**Set of tasks:**
A: In the passage about Tabbita, how many employees were affected when the Prime City feedlot was shut down in 2012?
B: Continue the passage about Tabbita from its final sentence onward.

Tabbita is a village community in the central part of the Riverina. It is situated by road, on the Kidman Way, about 10 kilometres north west of Warburn and 19 kilometres south east of Goolgowi. The Tabbita area is used prominently for agricultural purposes.

==Notable enterprises==
===Prime City cattle feedlot===
Prime City is a feedlot which was originally developed in the mid 1990s by Australian Meat Holdings. The feedlot has since been acquired by JBS, who use the facility to produce grain fed beef for the beef processing plant in Toowoomba. The feedlot was shut down in 2012, affecting 63 employees at the time. However, JBS re-opened the facility in late 2014, influenced by recent feedlot operations expansions at the Yanco facility.

===GrainCorp===
GrainCorp formerly operated a grain receival site in Tabbita. It was closed down in 2014, along with more than 60 other sites which were also closed in western New South Wales around the same time.

**Entries shown:**
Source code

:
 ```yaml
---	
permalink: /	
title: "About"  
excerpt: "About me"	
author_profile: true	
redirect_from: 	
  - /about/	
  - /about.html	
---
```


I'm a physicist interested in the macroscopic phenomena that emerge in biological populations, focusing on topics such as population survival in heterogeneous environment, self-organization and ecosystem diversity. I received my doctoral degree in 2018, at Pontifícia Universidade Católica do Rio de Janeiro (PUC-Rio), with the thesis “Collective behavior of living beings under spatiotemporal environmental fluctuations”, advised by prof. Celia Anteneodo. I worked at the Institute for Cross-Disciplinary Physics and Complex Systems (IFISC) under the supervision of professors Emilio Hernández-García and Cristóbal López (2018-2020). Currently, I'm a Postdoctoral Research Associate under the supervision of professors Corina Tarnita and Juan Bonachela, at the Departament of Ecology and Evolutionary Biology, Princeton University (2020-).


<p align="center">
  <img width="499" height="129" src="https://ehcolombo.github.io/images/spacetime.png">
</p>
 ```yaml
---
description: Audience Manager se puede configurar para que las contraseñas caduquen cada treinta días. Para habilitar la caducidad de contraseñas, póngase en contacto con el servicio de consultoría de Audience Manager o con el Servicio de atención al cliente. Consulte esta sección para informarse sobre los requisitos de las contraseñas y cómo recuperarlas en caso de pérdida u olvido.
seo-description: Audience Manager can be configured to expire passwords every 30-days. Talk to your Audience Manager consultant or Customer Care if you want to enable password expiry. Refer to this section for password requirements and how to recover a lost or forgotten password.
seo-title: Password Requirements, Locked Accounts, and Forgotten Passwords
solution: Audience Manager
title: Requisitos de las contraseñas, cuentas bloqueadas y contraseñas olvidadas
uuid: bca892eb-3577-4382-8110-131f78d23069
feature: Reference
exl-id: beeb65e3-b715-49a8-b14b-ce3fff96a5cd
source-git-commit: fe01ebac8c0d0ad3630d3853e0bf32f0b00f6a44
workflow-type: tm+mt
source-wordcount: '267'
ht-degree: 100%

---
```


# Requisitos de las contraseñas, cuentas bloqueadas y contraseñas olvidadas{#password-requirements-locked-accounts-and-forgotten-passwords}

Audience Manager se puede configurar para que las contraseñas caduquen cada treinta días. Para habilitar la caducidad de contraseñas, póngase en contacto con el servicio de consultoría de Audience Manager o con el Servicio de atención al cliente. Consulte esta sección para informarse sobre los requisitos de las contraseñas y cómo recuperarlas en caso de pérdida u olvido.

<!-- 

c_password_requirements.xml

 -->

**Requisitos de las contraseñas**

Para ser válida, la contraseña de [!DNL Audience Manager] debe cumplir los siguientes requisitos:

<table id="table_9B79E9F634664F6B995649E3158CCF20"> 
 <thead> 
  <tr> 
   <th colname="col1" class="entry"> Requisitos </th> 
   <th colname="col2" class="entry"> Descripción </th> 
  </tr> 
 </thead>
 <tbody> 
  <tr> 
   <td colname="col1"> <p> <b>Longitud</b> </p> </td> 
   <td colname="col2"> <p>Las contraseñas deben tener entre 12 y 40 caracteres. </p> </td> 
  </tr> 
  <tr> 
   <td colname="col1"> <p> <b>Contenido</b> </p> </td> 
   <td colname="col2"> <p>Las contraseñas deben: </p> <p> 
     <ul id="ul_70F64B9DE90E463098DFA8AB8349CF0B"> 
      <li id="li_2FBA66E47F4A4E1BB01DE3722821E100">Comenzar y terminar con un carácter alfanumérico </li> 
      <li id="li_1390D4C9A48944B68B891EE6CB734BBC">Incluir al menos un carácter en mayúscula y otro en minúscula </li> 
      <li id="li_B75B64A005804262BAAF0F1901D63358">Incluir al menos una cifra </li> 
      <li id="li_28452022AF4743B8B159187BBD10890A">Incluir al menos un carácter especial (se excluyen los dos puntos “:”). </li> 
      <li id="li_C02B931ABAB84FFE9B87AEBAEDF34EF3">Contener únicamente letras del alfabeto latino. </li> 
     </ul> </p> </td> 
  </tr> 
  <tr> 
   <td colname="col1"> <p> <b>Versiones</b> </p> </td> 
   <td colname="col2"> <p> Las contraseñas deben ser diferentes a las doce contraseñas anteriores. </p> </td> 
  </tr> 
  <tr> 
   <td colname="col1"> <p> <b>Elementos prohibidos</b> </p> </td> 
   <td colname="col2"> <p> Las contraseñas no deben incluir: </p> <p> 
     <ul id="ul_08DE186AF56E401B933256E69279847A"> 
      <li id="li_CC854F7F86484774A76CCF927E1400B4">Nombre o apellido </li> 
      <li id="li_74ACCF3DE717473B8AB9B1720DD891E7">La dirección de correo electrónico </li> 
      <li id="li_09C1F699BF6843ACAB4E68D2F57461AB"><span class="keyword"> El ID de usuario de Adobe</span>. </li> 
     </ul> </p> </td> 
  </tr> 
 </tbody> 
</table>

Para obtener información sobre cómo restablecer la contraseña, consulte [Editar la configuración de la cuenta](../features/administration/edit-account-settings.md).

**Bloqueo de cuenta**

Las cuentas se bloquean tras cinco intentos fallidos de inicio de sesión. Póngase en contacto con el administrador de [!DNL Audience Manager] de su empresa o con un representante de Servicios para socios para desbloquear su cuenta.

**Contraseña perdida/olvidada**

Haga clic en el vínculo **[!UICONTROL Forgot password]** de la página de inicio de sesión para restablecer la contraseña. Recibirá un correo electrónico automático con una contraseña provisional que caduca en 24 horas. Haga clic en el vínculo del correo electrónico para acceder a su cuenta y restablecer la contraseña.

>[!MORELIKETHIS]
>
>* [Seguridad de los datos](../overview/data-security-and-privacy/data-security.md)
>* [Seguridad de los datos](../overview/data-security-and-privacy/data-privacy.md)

**Answers to the tasks:**
A: 63 employees

B:
==Infrastructure==
===Post office===
Tabbita Post Office opened on 1 October 1927 and closed in 1974.

===Train station===
The Tabbita train station, situated along the Temora–Roto railway line, was established on 18 June 1923, and closed on 4 May 1975.

===Telecommunications===
In 2018, a mobile phone tower providing 3G and 4G wireless service was constructed by Vodafone, from a federal government tender under the Mobile Black Spot Program. Competing carriers Optus and Telstra have since added reception in the area.